Raw data for this study are taken from http://www.mouseac.org/

3.2. Embryonal hippocampi and primary neuronal cortical cultures OGD experiments

We do not report any significant differential expression in the studied genes between APPPS1 and WT embryonal hippocampi and APPPS1 and WT primary cortical neurons after OGD experiments (Supplementary Table S5). This is likely due to the fact that most of the leukodystrophy genes are expressed on microglia, only moderately present in E15 hippocampi and in primary neuronal cortical cultures. In line with this observation, Csf1r and its ligands (Csf1 and Il34), Grn, Trem2, and Aif2 were significantly overexpressed in both APPPS1 and WT adult hippocampi compared to the embryonal ones (log2FC = 4, 2.45, 7.9, 1.5, 2.24, 3.4 and 4.2, 2.7, 7.9, 1.77, 3.1 and 3.8, respectively) (Supplementary Table S5). By contrast, Notch3 was up to 2 folds upregulated in both APPPS1 and WT embryonal hippocampi compared to adult hippocampi.

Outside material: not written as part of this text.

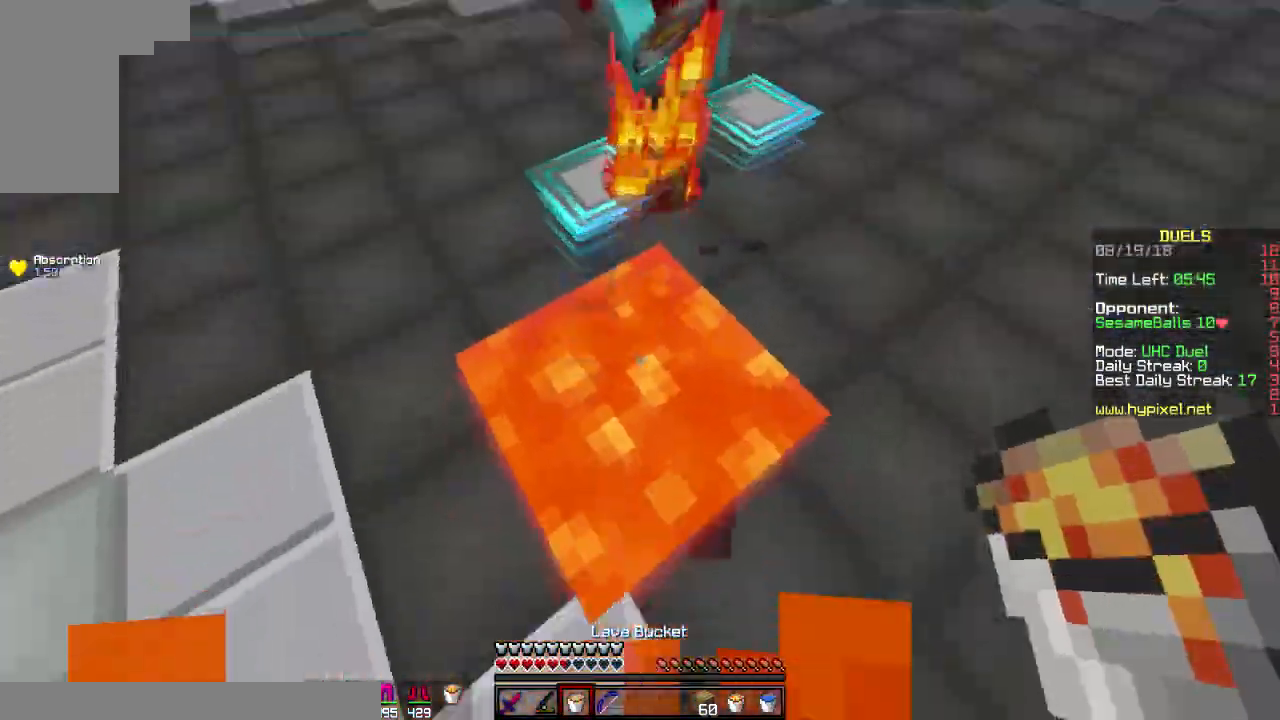
{"keys": ["w"], "mouse": ["left"], "events": [[151, "mouse_right", "down"], [151, "w", "up"], [184, "mouse_right", "up"], [251, "mouse_right", "down"], [284, "w", "down"], [334, "mouse_right", "up"], [401, "mouse_left", "down"]]}
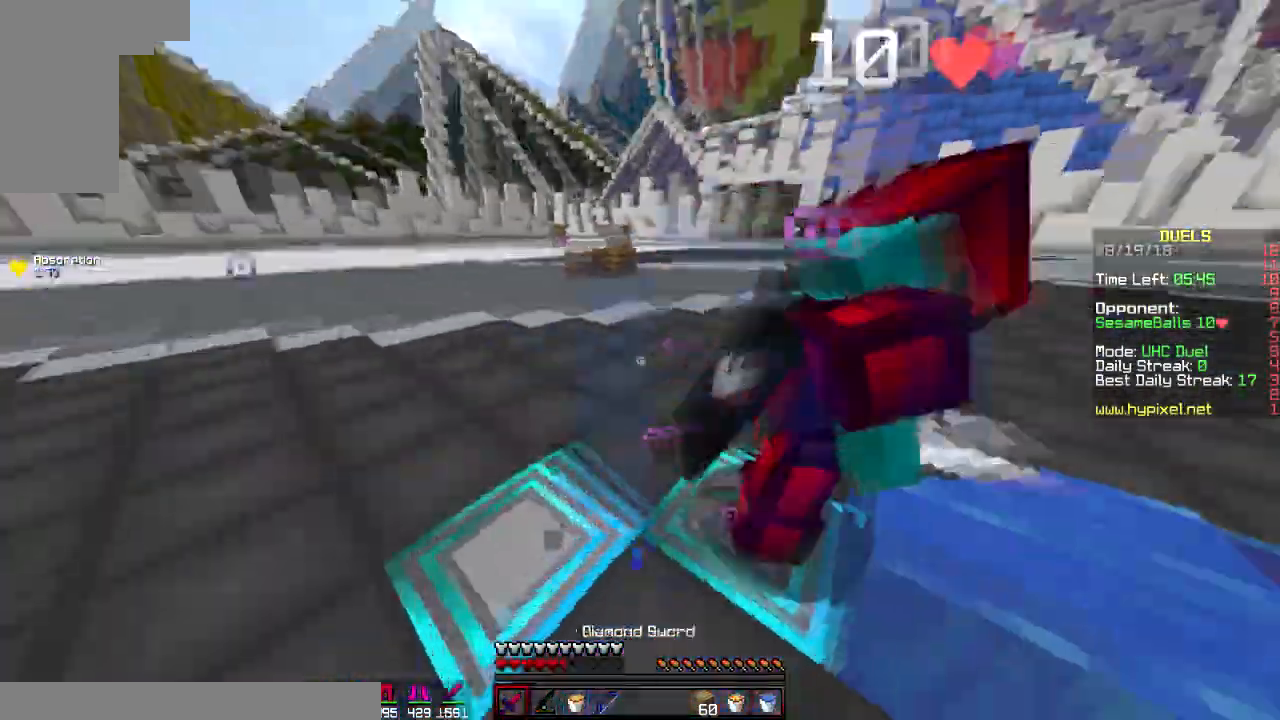
{"keys": ["a", "w"], "mouse": ["left"], "events": [[100, "d", "down"], [100, "mouse_left", "up"], [100, "w", "up"], [150, "mouse_left", "down"], [150, "w", "down"], [233, "w", "up"], [300, "mouse_left", "up"], [300, "w", "down"], [334, "d", "up"], [334, "mouse_left", "down"], [417, "a", "down"]]}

Moreover, we noticed that TREX1 5′UTR displays the typical features of many transcripts, like BACE1, that are translationally controlled by cellular stress (O'Connor et al., 2008): TREX1 5′UTR is indeed particularly long (628 nts), GC rich (65%), and predicted to contain 6 upstream open reading frames (http://www.ncbi.nlm.nih.gov/orffinder/) (Supplementary Fig. S2A, B), suggesting TREX1 transcript might be a target of translation control by one or more stress-activated pathway. Therefore, we have investigated TREX1 protein levels in both APPPS1 and WT adult brains, and we do not report any macroscopically significant difference (Supplementary Fig. S2CI-IV). This may be due to the fact that APPPS1 mice used for these experiments, being 2 months of age, did not display a severe pathology (Supplementary Fig. S1).

3.3. Genetic screening

The study population consisted of a total of 332 sporadic and mainly LOAD cases and 676 elderly controls of British and North American ancestry.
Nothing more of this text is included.